The ADA guidelines recommend annual diabetes screening for adults who meet the criteria for prediabetes. In 2019, the Endocrine Society recommended that older adults with prediabetes defined by HbA1c and/or FG be further screened using a 2-hour oral glucose tolerance test to avoid underdiagnosis of diabetes.34 A previous report35 found that this strategy is likely to have little clinical and public health benefit because treatment would not change for older adults identified as having diabetes based on a 2-hour glucose test but who have an HbA1c level less than 6.5% and an FG level less than 126 mg/dL. The current study further highlights the potential futility of aggressive diabetes screening in older adults given the very low rates of diabetes progression among those with prediabetes.
Strengths and Limitations
This study has strengths, including the large, well-characterized, community-based study population with major risk factors assessed in a standardized fashion at in-person visits, including fasting blood collection at 2 time points in older age.

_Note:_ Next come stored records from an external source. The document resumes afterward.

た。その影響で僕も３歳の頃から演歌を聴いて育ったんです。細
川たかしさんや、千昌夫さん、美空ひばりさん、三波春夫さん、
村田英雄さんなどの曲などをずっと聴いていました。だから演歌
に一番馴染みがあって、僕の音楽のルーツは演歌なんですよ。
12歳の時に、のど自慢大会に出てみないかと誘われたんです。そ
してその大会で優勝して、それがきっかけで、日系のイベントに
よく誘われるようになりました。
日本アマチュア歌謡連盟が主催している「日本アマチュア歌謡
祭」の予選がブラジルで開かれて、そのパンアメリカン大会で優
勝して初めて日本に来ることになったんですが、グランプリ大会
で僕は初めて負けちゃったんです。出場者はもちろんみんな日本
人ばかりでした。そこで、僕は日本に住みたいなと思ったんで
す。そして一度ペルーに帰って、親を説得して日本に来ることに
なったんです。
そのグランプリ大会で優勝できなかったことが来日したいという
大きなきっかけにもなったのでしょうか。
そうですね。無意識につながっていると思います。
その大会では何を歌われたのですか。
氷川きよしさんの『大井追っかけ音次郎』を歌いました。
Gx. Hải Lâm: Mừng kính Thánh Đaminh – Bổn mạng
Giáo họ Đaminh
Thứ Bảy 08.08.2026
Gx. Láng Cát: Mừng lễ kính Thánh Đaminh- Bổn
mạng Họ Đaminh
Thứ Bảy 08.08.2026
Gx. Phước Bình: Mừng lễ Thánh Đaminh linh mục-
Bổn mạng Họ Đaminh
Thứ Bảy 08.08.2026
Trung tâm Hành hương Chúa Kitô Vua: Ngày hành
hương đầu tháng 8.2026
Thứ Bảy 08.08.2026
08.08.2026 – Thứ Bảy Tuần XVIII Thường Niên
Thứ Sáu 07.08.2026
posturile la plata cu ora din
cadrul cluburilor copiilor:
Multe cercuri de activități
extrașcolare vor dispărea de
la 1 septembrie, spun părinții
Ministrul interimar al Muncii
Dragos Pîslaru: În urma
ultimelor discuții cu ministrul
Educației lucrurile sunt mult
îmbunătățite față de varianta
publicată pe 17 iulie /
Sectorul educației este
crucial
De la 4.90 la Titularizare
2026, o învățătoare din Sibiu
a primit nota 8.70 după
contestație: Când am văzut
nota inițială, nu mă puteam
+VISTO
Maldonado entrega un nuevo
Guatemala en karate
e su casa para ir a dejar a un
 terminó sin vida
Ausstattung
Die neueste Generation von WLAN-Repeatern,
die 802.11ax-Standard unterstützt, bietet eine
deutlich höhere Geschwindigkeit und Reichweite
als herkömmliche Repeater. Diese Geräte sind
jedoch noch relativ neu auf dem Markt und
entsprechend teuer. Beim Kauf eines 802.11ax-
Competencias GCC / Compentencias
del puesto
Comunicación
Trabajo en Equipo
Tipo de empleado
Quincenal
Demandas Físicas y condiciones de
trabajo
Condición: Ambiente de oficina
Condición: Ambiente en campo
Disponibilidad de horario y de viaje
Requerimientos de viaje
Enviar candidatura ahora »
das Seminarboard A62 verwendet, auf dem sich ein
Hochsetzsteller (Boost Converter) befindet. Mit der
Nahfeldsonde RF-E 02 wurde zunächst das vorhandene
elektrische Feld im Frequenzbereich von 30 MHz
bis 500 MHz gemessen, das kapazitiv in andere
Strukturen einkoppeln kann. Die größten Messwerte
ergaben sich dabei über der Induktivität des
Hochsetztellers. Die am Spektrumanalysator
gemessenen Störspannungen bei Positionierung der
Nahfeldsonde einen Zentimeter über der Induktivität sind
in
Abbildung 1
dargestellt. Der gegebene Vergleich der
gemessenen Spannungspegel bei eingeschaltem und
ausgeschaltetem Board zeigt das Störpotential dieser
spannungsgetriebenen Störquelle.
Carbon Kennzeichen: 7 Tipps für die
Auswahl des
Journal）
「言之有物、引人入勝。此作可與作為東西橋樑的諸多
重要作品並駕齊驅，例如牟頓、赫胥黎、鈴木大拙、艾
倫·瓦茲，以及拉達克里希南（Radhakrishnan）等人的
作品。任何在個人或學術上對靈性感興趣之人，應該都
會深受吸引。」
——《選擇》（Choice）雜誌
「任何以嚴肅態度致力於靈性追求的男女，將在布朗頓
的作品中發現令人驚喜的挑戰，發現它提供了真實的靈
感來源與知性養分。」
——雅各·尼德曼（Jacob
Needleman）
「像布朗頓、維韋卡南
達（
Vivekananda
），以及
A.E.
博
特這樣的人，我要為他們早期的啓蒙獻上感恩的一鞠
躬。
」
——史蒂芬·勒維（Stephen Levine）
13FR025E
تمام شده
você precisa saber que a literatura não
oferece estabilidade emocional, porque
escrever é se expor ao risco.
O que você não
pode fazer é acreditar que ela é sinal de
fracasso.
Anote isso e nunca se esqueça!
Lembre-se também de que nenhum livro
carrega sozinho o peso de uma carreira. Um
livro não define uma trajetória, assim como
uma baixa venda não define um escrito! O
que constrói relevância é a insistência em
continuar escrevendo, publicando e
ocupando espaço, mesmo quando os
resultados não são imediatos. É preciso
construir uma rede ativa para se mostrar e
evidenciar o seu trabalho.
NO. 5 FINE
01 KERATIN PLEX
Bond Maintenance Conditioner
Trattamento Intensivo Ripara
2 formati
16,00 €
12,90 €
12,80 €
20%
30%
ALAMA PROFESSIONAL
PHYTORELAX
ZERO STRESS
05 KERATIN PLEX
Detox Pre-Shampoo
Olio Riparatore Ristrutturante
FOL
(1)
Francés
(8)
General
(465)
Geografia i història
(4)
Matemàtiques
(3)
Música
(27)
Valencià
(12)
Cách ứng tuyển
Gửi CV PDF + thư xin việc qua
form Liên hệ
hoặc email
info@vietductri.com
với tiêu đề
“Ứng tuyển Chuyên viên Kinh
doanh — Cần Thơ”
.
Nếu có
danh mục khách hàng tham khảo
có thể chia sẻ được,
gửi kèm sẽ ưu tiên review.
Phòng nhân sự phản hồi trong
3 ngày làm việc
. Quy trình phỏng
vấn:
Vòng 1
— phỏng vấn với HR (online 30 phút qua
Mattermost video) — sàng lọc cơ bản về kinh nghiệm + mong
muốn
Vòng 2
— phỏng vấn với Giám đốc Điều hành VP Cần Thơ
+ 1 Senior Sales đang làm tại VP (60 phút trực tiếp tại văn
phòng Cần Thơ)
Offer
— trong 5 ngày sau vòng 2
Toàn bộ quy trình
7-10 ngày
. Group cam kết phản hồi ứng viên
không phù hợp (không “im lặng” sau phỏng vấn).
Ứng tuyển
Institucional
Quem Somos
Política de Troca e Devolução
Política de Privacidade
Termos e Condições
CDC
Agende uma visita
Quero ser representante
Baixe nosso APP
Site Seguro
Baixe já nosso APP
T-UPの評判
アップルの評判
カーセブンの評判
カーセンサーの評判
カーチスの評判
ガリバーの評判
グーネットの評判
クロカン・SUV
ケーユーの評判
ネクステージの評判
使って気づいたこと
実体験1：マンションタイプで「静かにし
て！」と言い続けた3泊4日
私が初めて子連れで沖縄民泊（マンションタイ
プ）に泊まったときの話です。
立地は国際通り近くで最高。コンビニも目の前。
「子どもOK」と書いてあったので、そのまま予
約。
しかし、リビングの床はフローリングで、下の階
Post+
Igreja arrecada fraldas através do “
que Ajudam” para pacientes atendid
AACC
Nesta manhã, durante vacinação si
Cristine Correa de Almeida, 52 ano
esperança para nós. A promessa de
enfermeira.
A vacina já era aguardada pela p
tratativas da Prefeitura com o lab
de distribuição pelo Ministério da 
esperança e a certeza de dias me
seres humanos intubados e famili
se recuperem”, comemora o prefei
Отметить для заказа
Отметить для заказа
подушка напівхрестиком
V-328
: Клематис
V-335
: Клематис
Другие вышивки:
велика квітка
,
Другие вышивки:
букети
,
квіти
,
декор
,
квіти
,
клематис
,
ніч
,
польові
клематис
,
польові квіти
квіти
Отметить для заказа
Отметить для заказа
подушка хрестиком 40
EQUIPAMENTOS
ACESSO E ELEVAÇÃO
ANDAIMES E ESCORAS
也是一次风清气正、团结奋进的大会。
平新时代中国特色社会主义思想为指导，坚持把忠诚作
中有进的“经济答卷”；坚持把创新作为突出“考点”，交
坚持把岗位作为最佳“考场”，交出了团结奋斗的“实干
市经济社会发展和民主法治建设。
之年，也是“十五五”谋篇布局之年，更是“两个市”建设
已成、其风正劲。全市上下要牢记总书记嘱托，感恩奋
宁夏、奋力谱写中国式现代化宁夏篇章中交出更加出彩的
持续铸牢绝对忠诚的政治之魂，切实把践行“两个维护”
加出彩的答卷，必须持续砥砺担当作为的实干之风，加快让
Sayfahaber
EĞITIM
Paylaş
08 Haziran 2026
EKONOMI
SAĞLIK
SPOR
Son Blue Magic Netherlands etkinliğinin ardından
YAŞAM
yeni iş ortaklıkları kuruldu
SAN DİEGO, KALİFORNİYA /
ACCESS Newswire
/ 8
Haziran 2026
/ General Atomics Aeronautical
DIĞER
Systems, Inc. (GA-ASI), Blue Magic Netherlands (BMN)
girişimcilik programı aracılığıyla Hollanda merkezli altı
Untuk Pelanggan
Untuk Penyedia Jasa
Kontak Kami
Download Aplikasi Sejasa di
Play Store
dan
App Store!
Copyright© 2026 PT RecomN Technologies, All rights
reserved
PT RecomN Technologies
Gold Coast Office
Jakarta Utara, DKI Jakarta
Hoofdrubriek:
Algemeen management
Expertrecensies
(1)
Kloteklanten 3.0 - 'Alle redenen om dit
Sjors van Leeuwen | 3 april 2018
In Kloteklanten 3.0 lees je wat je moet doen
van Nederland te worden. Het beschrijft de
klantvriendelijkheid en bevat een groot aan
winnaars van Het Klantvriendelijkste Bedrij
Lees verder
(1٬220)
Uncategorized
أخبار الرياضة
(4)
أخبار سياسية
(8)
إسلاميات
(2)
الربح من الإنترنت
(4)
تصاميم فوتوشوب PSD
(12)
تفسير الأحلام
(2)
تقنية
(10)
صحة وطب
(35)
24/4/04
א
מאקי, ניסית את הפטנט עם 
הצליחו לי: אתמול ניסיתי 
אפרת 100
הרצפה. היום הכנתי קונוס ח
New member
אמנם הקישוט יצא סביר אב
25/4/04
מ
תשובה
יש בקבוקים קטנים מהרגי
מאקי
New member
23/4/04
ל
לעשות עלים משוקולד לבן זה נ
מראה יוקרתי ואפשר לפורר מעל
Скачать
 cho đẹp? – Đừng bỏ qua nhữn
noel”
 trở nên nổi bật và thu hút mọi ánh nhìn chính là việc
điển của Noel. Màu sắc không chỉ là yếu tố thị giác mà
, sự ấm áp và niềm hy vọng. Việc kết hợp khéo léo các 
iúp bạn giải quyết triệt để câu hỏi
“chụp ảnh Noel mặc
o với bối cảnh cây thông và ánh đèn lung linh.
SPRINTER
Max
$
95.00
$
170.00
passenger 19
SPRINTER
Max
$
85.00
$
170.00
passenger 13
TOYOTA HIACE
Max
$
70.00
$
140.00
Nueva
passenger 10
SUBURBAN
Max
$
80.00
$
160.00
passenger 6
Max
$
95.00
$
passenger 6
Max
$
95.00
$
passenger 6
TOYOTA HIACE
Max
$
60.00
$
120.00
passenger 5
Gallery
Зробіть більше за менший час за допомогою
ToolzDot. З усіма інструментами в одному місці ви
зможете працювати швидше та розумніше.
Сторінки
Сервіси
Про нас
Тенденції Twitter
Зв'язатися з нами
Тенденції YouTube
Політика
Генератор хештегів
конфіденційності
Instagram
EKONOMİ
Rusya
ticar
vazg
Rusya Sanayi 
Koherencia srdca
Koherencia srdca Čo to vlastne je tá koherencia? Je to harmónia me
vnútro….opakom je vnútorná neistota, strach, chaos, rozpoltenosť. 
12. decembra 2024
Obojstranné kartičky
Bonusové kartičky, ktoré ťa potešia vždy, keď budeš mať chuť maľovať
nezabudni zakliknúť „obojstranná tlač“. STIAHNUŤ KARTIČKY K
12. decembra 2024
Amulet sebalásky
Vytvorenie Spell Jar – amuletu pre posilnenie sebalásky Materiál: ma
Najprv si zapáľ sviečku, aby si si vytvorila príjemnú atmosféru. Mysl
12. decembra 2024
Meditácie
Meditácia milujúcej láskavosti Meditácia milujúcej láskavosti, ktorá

This study also has limitations. First, 915 (27%) of living ARIC Study participants who attended the baseline visit did not attend the follow-up visit. However, participation in the follow-up visit did not differ according to baseline prediabetes status (by any definition). Nevertheless, if participants who did not attend the follow-up visit were more likely to have diabetes than those who attended, the study may have underestimated the risk of diabetes during the follow-up period. However, in a sensitivity analysis that accounted for study attrition, the results were not appreciably different. Second, FG and HbA1c laboratory results are reported back to ARIC Study participants. Thus, participants in our study with prediabetes may have been referred by their health care practitioner or advised on lifestyle modifications at higher rates than other populations. Third, 2-hour glucose testing was not conducted in the ARIC Study. Fourth, the sample size was limited for subgroup analyses by age, race/ethnicity, or sex.
Conclusions
The prevalence of prediabetes was high among older adults; however, progression from prediabetes to diabetes was uncommon during the 6.5-year period. Indeed, regression to normoglycemia and death was more frequent than progression to diabetes from prediabetes. These findings suggest that prediabetes in older age may not be a robust diagnostic entity for predicting diabetes progression.